Le contrat de cession à un mois en Hollande a baissé de 1,7 % pour s'établir à 72,23 euros par mégawattheure (MWh), reculant après avoir atteint un pic de 74,32 euros plus tôt, selon les données du marché. En Grande-Bretagne, le contrat de vente au gros du gaz NBP a reculé de 2,7 % pour s'établir à 178,08 pence par thermie, ralentissant après avoir dépassé 183 pence dans la séance précédente, son niveau le plus élevé depuis la fin de 2023.
Le retrait a suivi deux sessions consécutives de baisses, avec une détente des prix après une forte hausse liée à l'accroissement des tensions au Moyen-Orient. Le contrat du marché britannique NBP avait précédemment dépassé les records établis pendant le cinquième mois du conflit dans la région, ce qui souligne la volatilité des marchés de l'énergie dans un contexte d'instabilité géopolitique persistante.
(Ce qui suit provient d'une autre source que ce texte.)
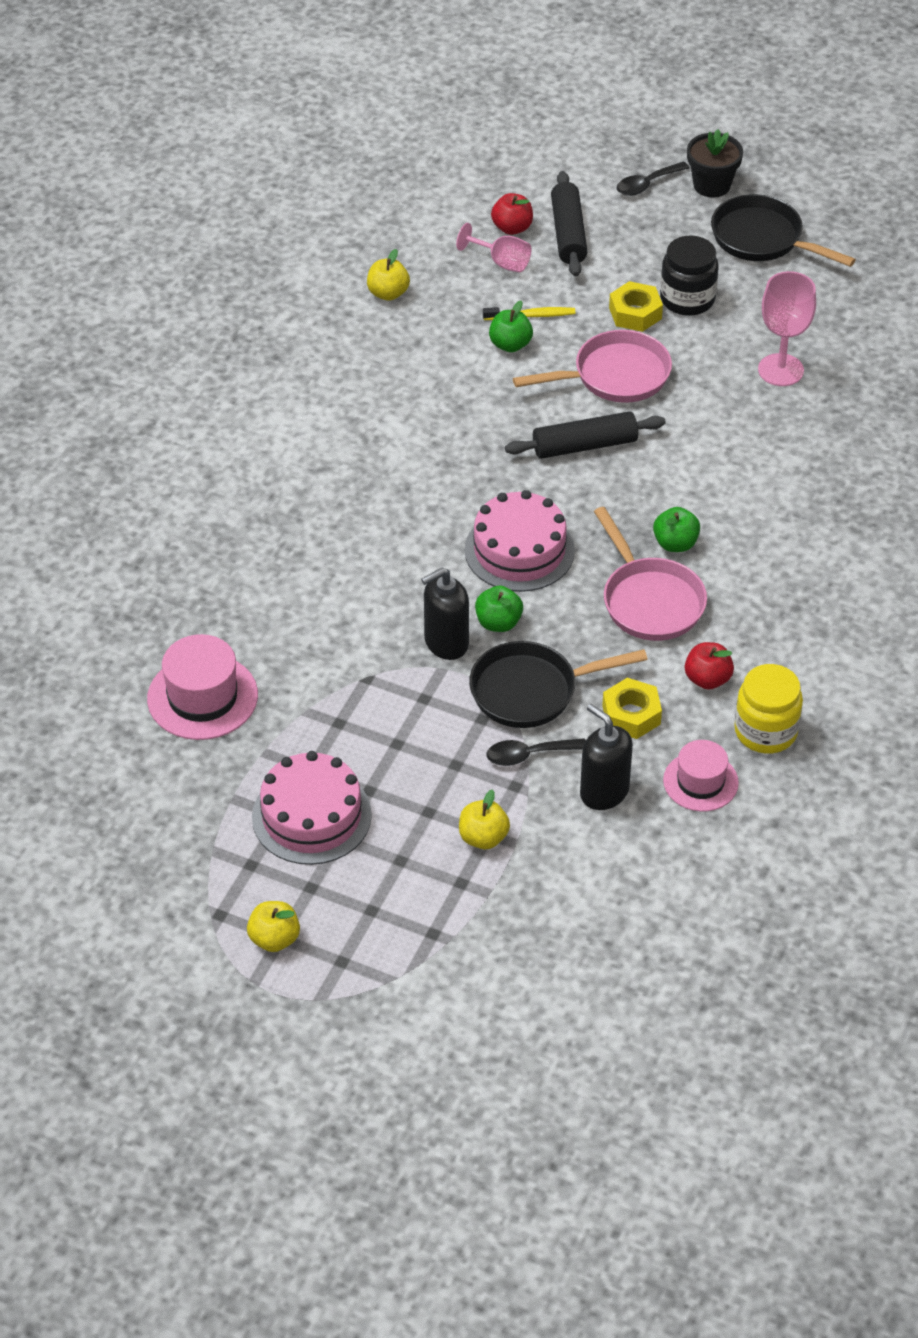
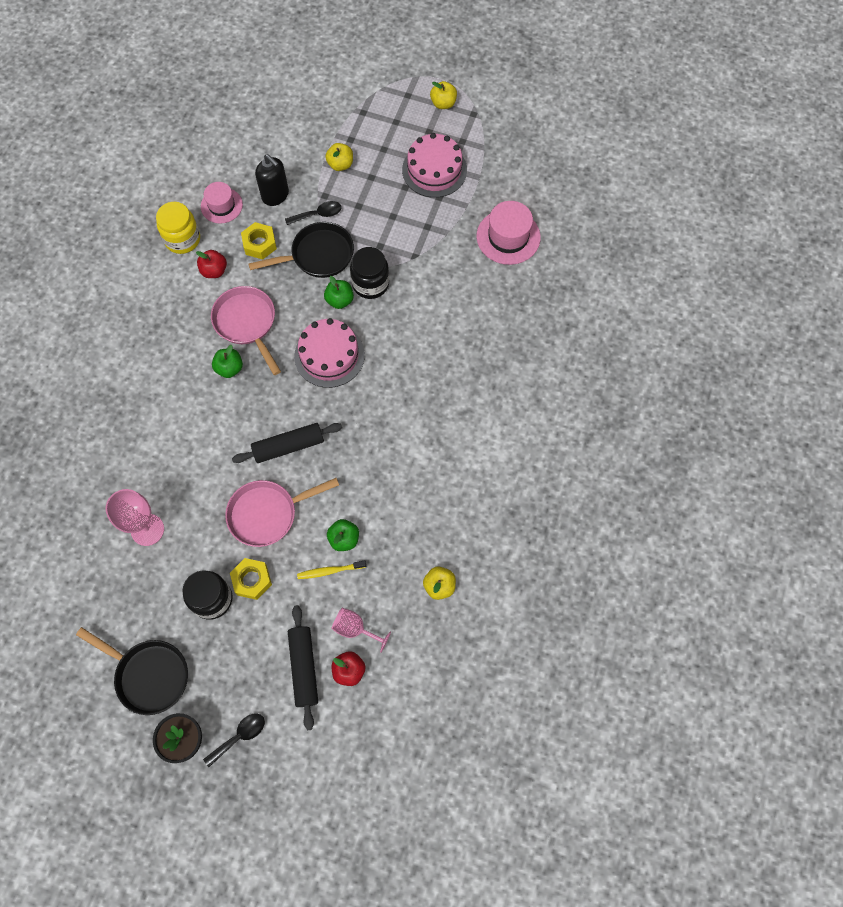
camera: 175 degrees right, 20 degrees up
(446, 643) = (370, 284): black soap dispenser -> black jar

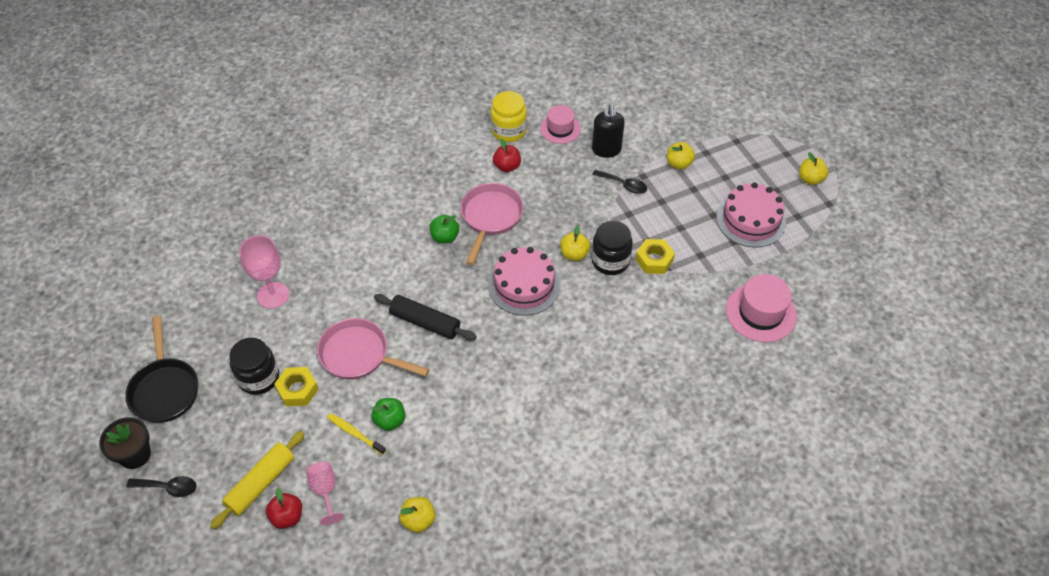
camera: 45 degrees right, 15 degrees down
(259, 244) = (558, 173): yellow nut -> yellow nut (654, 260)
(304, 668) = (261, 483): black rolling pin -> yellow rolling pin
(318, 255) = (592, 212): black pan -> none
(339, 300) = (574, 254): green apple -> yellow apple

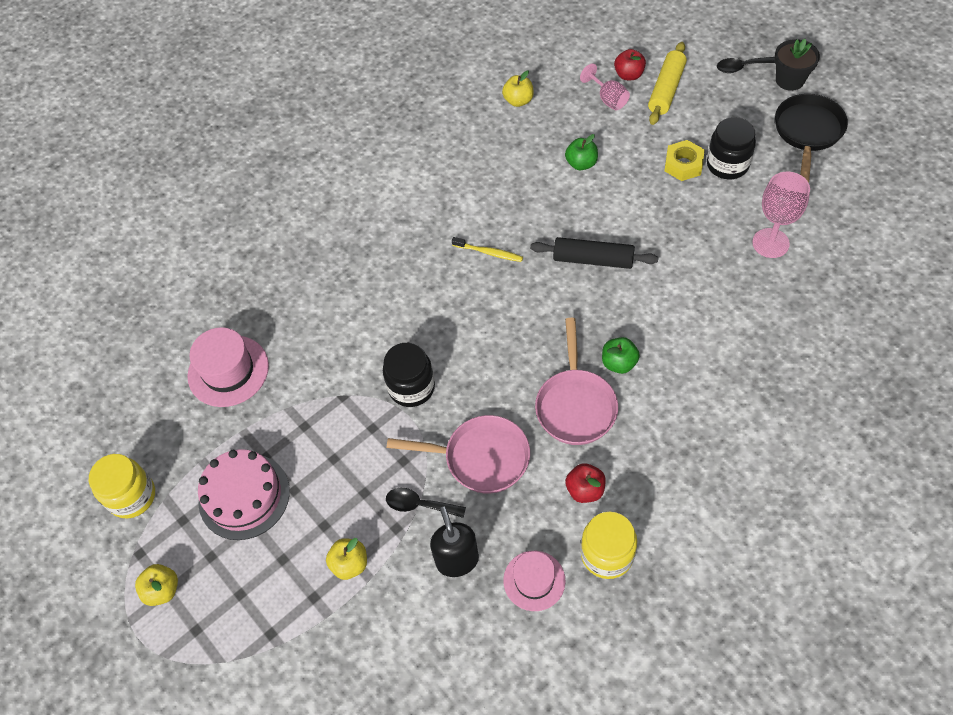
camera: 170 degrees right, 5 degrees up
(165, 389) = (807, 132): black pan -> black pan turned 45 degrees clockwise
(355, 433) = (607, 145): yellow toothbrush -> yellow toothbrush (489, 252)
(359, 355) = (643, 210): pink pan -> pink pan (481, 458)
(524, 285) = (502, 329): pink cake -> none
(574, 254) = (457, 384): yellow apple -> none
(654, 260) = (359, 403): yellow nut -> none
(837, 240) = (132, 496): none -> yellow jar

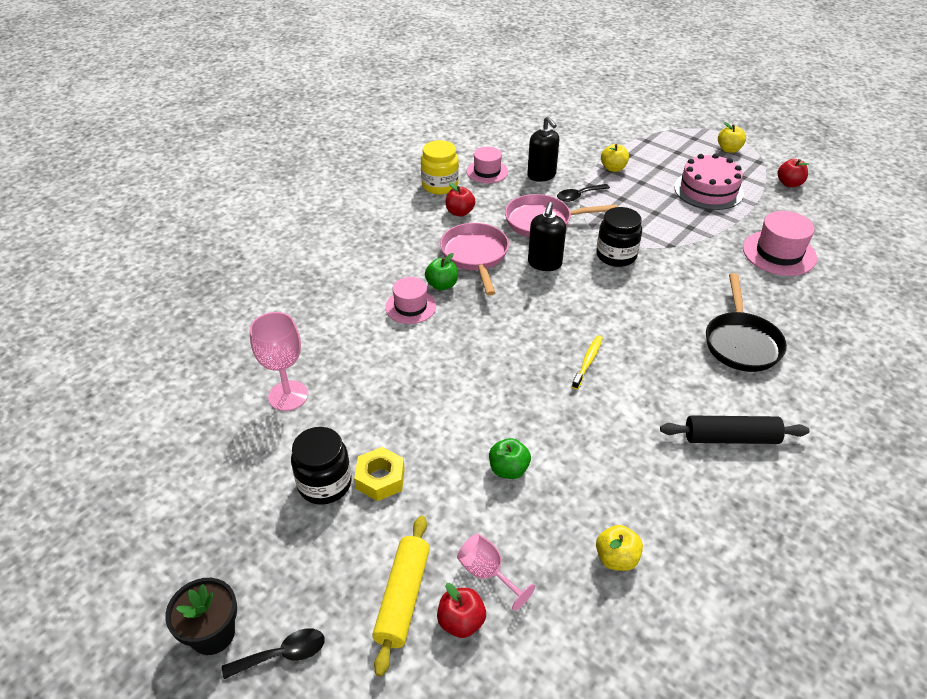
camera: 165 degrees right, 15 degrees down
(132, 496) = (789, 184): yellow jar -> red apple
(419, 505) = (578, 196): black spoon -> black spoon turned 150 degrees clockwise
(489, 252) = (587, 362): yellow toothbrush -> yellow toothbrush turned 105 degrees clockwise
(497, 384) = (544, 263): none -> black soap dispenser
(593, 259) = (477, 364): black rolling pin -> black rolling pin (731, 438)
(655, 336) = (410, 306): none -> pink hat
(807, 132) = (210, 541): black pan -> black pan (741, 343)

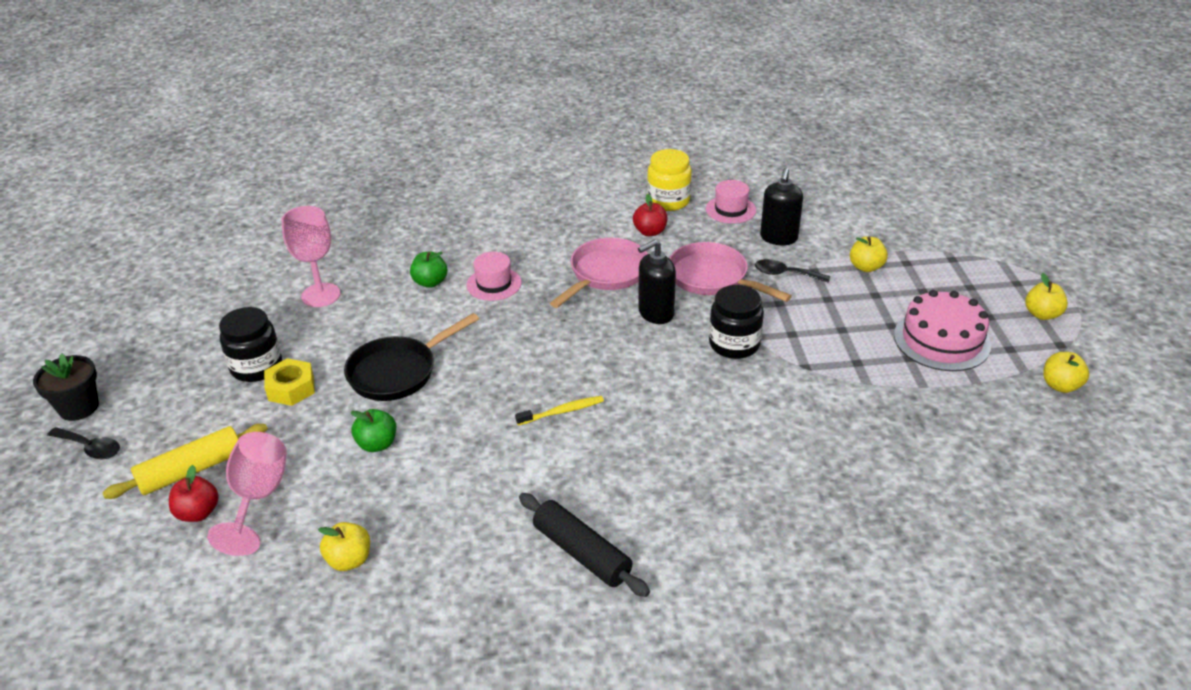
camera: 45 degrees right, 5 degrees down
(442, 285) = (542, 281): green apple -> green apple (430, 282)
(487, 573) = (258, 498): pink goblet -> pink goblet, size x1.52
(741, 343) = (729, 490): black pan -> black pan (397, 372)
(779, 253) = (918, 441): pink hat -> none
(789, 184) = (1060, 385): red apple -> yellow apple

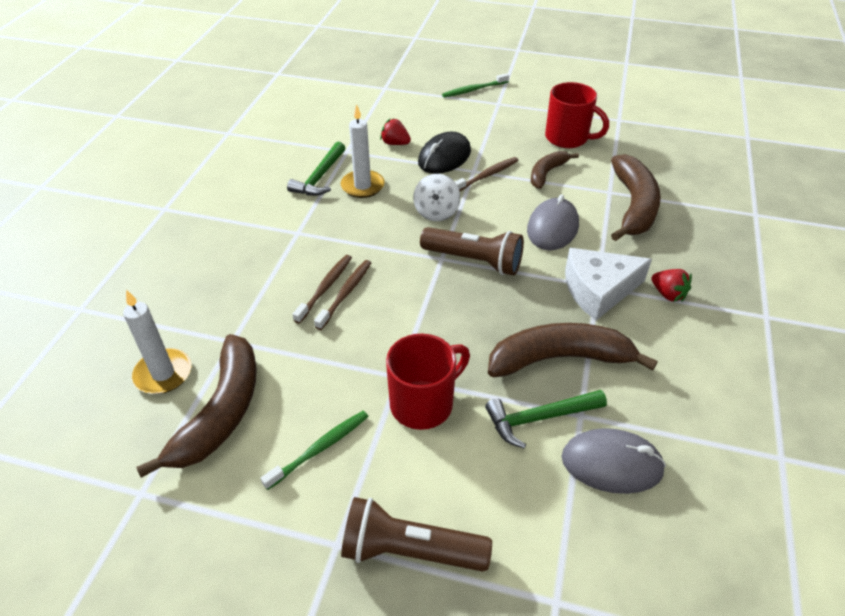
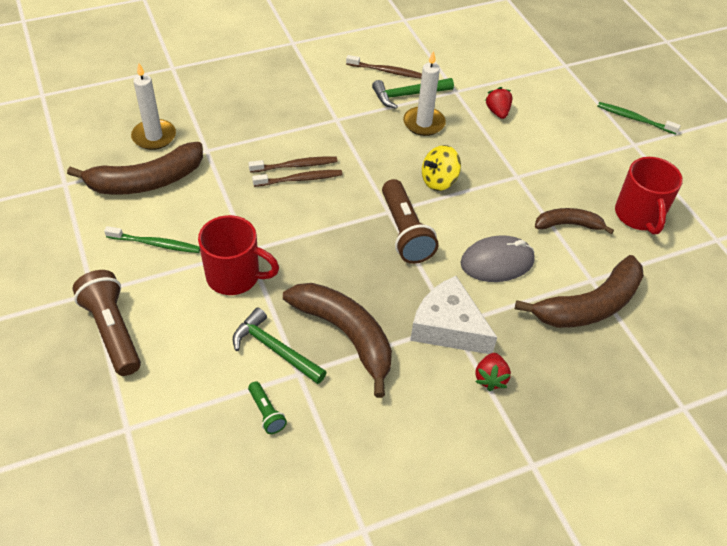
camera: 50 degrees right, 5 degrees up
(436, 212) = (439, 181): white spinning top -> yellow spinning top
(444, 157) = (514, 150): black mouse -> none
(487, 175) = (520, 188): brown toothbrush -> brown toothbrush (386, 71)
(612, 464) = (266, 413): grey mouse -> green flashlight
Les interruptions d’approvisionnement dans le détroit d’Hormuz, un point critique de passage pour les exportations mondiales de gaz naturel liquéfié (GNL), ont amplifié encore les inquiétudes du marché. Ce détroit, qui assure environ un cinquième du trafic maritime de GNL (principalement originaire du Qatar), a vu sa navigation commerciale sévèrement limitée en raison des engagements militaires. Les données de suivi des navires indiquent que le trafic reste à un fraction de son niveau d’avant la guerre.
Les mesures militaires directes se sont intensifiées, notamment les frappes aériennes américaines sur des sites militaires iraniens dans le golfe Persique et les tirs de missiles iraniens en représailles contre des installations américaines en Jordanie. Ces évolutions ont accru la concurrence entre les compagnies d'énergie européennes et asiatiques pour les cargaisons de GNL à prix réel en provenance du bassin de l'Atlantique, ce qui a restreint les conditions d'approvisionnement et soutenu les niveaux élevés des prix.
Les importateurs européens dépendent de plus en plus de sources alternatives pour compenser la diminution des flux provenant des fournisseurs habituels, le conflit au Moyen-Orient perturbant les voies commerciales établies et augmentant les coûts d'approvisionnement.